Tuesday, November 4, 2008

Zambia Fashion Week Diaries (Thursday)

Thursday's lunch hour edition of Zambia Fashion Week was chaotic yet fun and creative. Verona Gordon's collection included children and men for the first time, who adorned themselves with flamboyant chitenge outfits, each one hard to imagine someone actually wearing on a day-to-day basis but still imaginative nonetheless.

Verona Gordon
Verona Gordon
Verona Gordon
Verona Gordon

The mother-and-child matching outfits garnered several "awwws" from the heavily muzungu-populated audience but the multi-ethnic catwalk was a welcome change, showing us a little diversity in what Zambia has to offer. Despite the models looking a little less than thrilled at having to carry children (I can't imagine having do strut down a catwalk carrying a child...incredible balance these women must have), the clothes were imaginative, colourful and had interesting cuts and angles using the traditional Zambian fabric we had seen most days during Fashion Week. Overall, it was nice to see a family-friendly show and Gordon stood out from the rest of the designers by having children's outfits on parade (and muzungus in her show as well).

The evening show gave us a double whammy of fantastic eveningwear, club outfits, sophisticated casualwear and all at the same time, intended for a similar audience of extremely fashion conscious and fashion-forward young urban women. Coretta Arnold came first followed by Nada in a double presentation Thursday evening.
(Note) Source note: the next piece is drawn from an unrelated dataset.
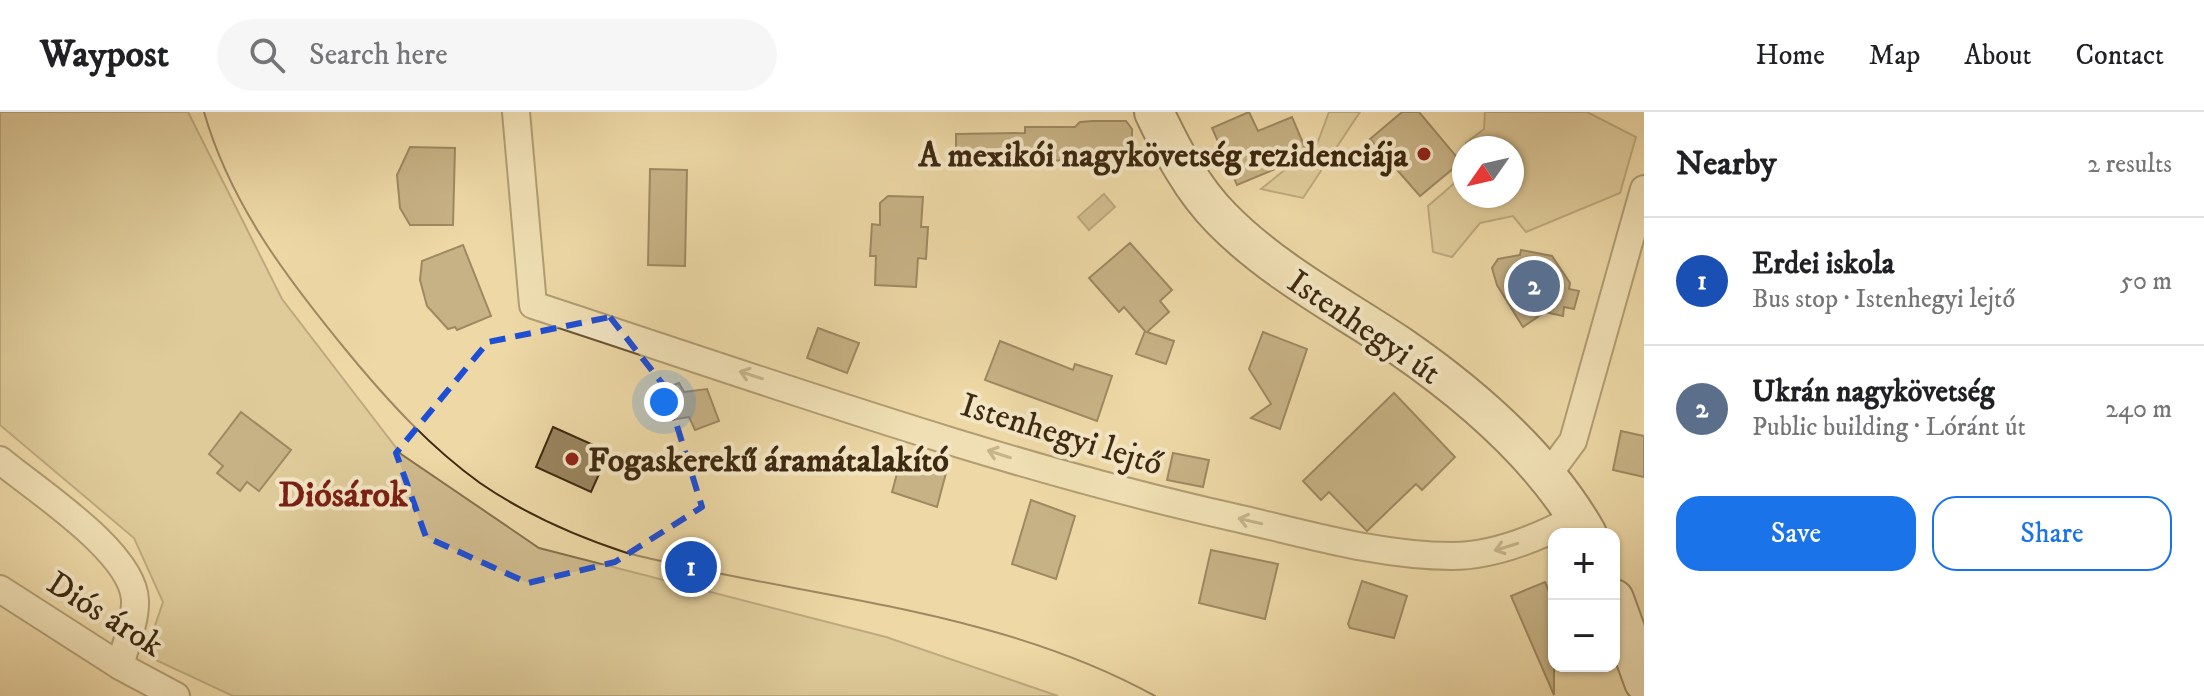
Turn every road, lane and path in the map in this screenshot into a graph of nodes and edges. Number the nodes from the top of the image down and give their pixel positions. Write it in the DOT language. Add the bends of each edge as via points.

Coretta Arnold's designs graced the catwalk first, with ground-sweeping dresses in bright "notice me" hues (a favourite included two white numbers with multi-coloured polka dots complete with a hot red waist-belt and the second with cute green ribbon sewn throughout) and model Precious Mumbi's barely-there sensual blue top overtop white wide-leg satin trousers made heads turn and eyes widen. A favourite on the men was the blue plaid vest (worn on both our gentleman host and the male model with no shirt underneath...definitely caught the ladies' eyes and I'm sure sold out after the show).

Coretta Arnold
Coretta Arnold
Coretta Arnold
Coretta Arnold

Following Coretta Arnold, the multi-talented Nada took the stage. Decked out in a belly-dancing ensemble, the designer herself opened her set with a dance performance, signalling that her show dictated her unique style and the many sides that exist to her.

Nada
Nada
Nada
Nada

Nada's vast collection of glamorous cocktail dresses and shimmering clubwear illuminated the catwalk with the first visibly "real" collection—outfits that you would definitely see women wearing on a daily basis to the appropriate function. It seems as though Nada designs for every occasion from formal evening functions to weddings to a night out with the ladies bumping and grinding in the clubs. She plays around with a lot of black and white working with both shades simultaneously to express her serious side in a fun ensemble and then surprises us with bold shades of red and baby pink to give her looks a softer edge.

She garnered a huge round of applause not only for her large and impressive collection at the end of her set but also for her own costume and impressive dance performance. Talk about bein artistic in more than one discipline.